Another interesting issue is raised by Allen Frances: He predicts “yet another round of costly and dangerous iatrogenic epidemics“, if the DSM-5 would be released in the current version.
Bearing in mind that studies predict, that about 30% of patients with “attenuated psychosis” will actually develop schizophrenia in the future, – in my opinion – the possible benefits for 30% do not outweigh the above named burdens of the false positives.

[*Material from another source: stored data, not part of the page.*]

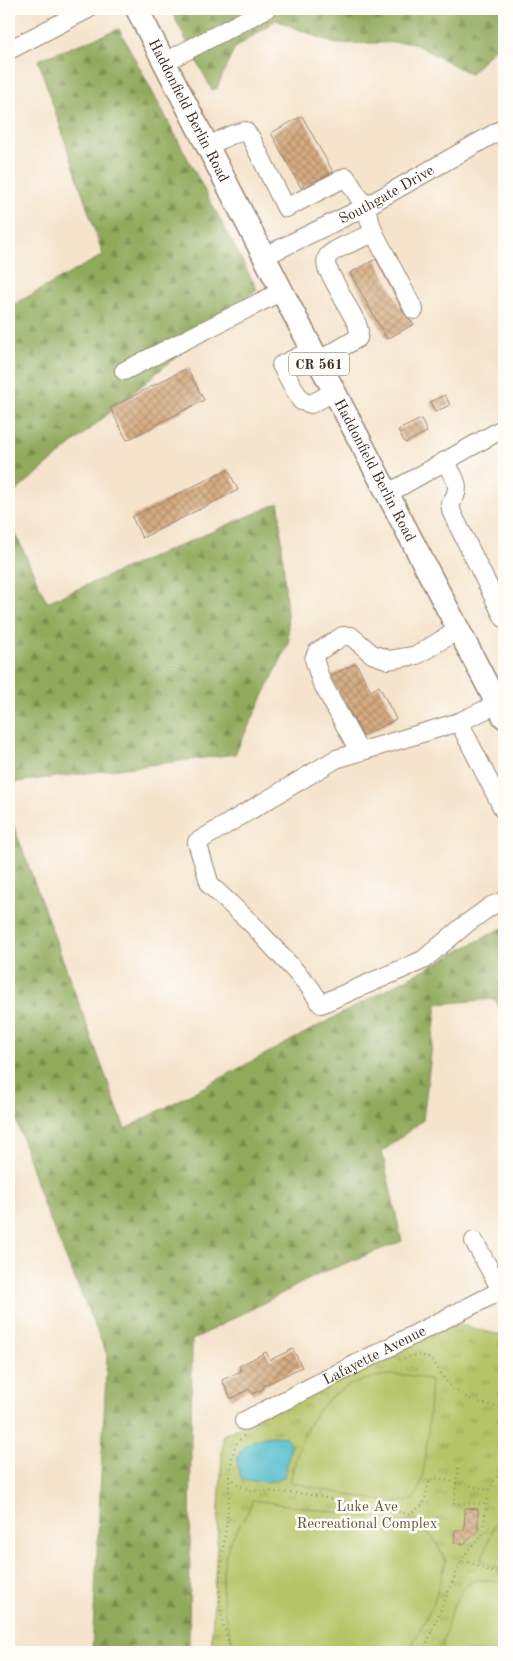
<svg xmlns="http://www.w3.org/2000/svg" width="513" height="1661" viewBox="0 0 513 1661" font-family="'Old Standard TT',serif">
  <defs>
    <pattern id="grass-tufts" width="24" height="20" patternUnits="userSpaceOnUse" patternTransform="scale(1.25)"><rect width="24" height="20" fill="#b5c466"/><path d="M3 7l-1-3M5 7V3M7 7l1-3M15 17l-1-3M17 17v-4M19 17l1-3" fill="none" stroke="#949f53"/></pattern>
    <pattern id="forest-firs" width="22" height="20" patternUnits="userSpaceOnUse" patternTransform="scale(1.25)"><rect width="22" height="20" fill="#90aa5b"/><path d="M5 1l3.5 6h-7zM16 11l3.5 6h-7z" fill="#778b4b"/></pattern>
    <pattern id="building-cross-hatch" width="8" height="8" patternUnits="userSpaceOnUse" patternTransform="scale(1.25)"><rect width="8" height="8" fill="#d5ac81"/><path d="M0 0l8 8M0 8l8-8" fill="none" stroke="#ae8c69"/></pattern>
  </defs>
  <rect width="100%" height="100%" fill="#fdfcf7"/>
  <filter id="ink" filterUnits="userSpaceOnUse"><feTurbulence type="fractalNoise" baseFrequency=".02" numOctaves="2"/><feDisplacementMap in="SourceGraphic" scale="10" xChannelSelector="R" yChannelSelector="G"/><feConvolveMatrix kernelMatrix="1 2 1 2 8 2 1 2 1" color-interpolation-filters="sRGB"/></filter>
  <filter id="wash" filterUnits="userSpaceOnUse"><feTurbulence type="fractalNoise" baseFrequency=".0096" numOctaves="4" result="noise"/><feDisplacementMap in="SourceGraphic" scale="20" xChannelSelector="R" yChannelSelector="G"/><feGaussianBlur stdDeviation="1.12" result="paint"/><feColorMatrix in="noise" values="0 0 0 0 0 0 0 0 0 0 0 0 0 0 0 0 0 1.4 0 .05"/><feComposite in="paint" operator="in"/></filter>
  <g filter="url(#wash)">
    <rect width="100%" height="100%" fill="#f5e3cb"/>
    <!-- grass -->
    <path fill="url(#grass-tufts)" stroke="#787742" d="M445,1321L504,1336V1652H211L223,1435Z"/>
    <!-- forest -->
    <path fill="url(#forest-firs)" stroke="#666a3c" d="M170,9H504V38L470,74L411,42L335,44L276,20L234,49L217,88L212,90Z
      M119,29L257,289L9,497V307L103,255L38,60Z
      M279,503L289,643L235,754L9,783V520L47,602Z
      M9,813L125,1129L504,927V1017L495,999L437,1004L423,1120L382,1152L402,1241L321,1273L192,1340L189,1652H92L107,1355L42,1201L9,1097Z"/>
    <!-- pitch -->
    <path fill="#b5c466" stroke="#787742" d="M388,1375H408L431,1380C429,1402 428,1487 413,1499C400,1510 310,1486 290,1482C303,1422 322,1384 388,1375Z
      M252,1500L401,1522L402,1526L432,1536L446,1561L433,1605L408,1652H237C222,1618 216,1576 231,1540C238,1526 249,1515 252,1500Z
      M504,1502V1571L481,1560Z
      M475,1580H492L504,1586V1652H441C447,1629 451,1592 475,1580Z"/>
    <!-- water -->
    <path fill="#50bbcc" stroke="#467275" d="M273,1436L286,1437L291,1446L284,1477L267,1482L242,1480C229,1452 245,1439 273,1436Z"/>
    <g id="blocks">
      <!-- building -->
      <path fill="url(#building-cross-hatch)" d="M302,116L333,172L301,188L271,133Z
        M376,259L405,315L414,324L387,339L350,273Z
        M187,368L204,400L127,440L110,408Z
        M445,395L450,405L435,412L430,402Z
        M421,419L427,432L405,443L398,430Z
        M228,469L238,490L142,538L132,517Z
        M356,663L371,691L379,686L396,719L363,736L331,676Z
        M293,1349L302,1367L263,1386L264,1388L253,1394L249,1389L231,1399L222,1380L241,1371L239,1366L266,1352L270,1360Z
        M465,1508L478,1509V1531L463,1545V1544L454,1543L455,1530H464Z"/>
    </g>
  </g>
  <g filter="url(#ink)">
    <use href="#blocks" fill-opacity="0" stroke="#988674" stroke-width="1"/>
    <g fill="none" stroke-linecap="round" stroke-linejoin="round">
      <!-- minor casing -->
      <g stroke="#988674" stroke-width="20">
        <g id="minor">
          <path d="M9,50L88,9"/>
          <path d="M165,62L266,9"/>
          <path d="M208,146L231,135L245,131L251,138L286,208L346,177L365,207L374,233C364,238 334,248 328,256C326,259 326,264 327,268L357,324L359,331L358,338L318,361"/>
          <path d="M374,233L414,310"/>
          <path id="s1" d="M265,256L365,207L504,128"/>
          <path d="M312,350L281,365L301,401L311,404L334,392"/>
          <path d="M124,371L282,291"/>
          <path d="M445,461C454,478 464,487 450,504L452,513L504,618"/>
          <path d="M387,494L504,428"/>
          <path d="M504,701L459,722L336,759L197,842L210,885L252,924L309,986L321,1004L423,960L466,924L491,906L504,901"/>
          <path d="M459,722L504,811"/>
          <path d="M359,751L321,681L314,659L317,652L343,636H351L372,654L389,660L417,655L458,630"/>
          <path d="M474,1241L501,1290"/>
          <path id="s2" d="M244,1421L504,1289"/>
        </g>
      </g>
      <!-- major casing -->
      <g stroke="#988674" stroke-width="25">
        <g id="major">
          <path id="s3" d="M137,9L286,299L504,717"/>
        </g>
      </g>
      <!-- path -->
      <path stroke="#988674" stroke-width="2" stroke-dasharray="1 4" stroke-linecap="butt" d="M399,1360C440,1344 432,1373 456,1391C469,1401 489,1405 504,1409
        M244,1436C232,1443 232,1463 229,1476L240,1486L250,1490L305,1494L410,1514L423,1505L430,1480L435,1478L489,1490
        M458,1468L454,1503L487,1504
        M229,1476C232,1537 204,1592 233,1652
        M461,1562L467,1551L482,1536L489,1490L504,1464
        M423,1652L461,1562H468L504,1577"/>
      <!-- minor -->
      <use href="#minor" stroke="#fff" stroke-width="18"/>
      <!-- major -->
      <use href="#major" stroke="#fff" stroke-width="22"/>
    </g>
  </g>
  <g text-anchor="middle" stroke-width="5" stroke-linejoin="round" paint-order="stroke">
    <!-- shield labels -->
    <rect fill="#fdfcf7" stroke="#75695f" stroke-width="1" x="289" y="352.5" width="60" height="23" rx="4"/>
    <g font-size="14" font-weight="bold" fill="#3b2a1e">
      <text x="319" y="369">CR 561</text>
    </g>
    <!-- street labels -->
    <g font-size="15" fill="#3b2a1e" stroke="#fdfcf7">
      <text dy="5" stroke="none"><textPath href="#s3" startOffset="114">Haddonfield Berlin Road</textPath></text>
      <text dy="5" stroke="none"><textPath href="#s1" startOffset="136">Southgate Drive</textPath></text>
      <text dy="5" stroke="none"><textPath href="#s3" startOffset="519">Haddonfield Berlin Road</textPath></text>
      <text dy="5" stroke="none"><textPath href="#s2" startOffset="146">Lafayette Avenue</textPath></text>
    </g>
    <!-- park labels -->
    <g font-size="15" fill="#605834" stroke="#fdfcf7">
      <text x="367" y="1511">Luke Ave<tspan x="367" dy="17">Recreational Complex</tspan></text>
    </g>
  </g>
  <!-- margin -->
  <rect width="513" height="1661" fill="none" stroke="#fdfcf7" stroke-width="30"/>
</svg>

I would find the DSM-5 suggestions more adequate, if there was a more specific diagnostic test and a more beneficial treatment (better therapeutic-effect / side-effect ratio) available. But the dilemma of false positives remains. This can only be solved, if the scientific progress made in genetics and neurosciences finally had great impact in the clinic. Otherwise the space between disease and health is likely to become a medicalized purgatory!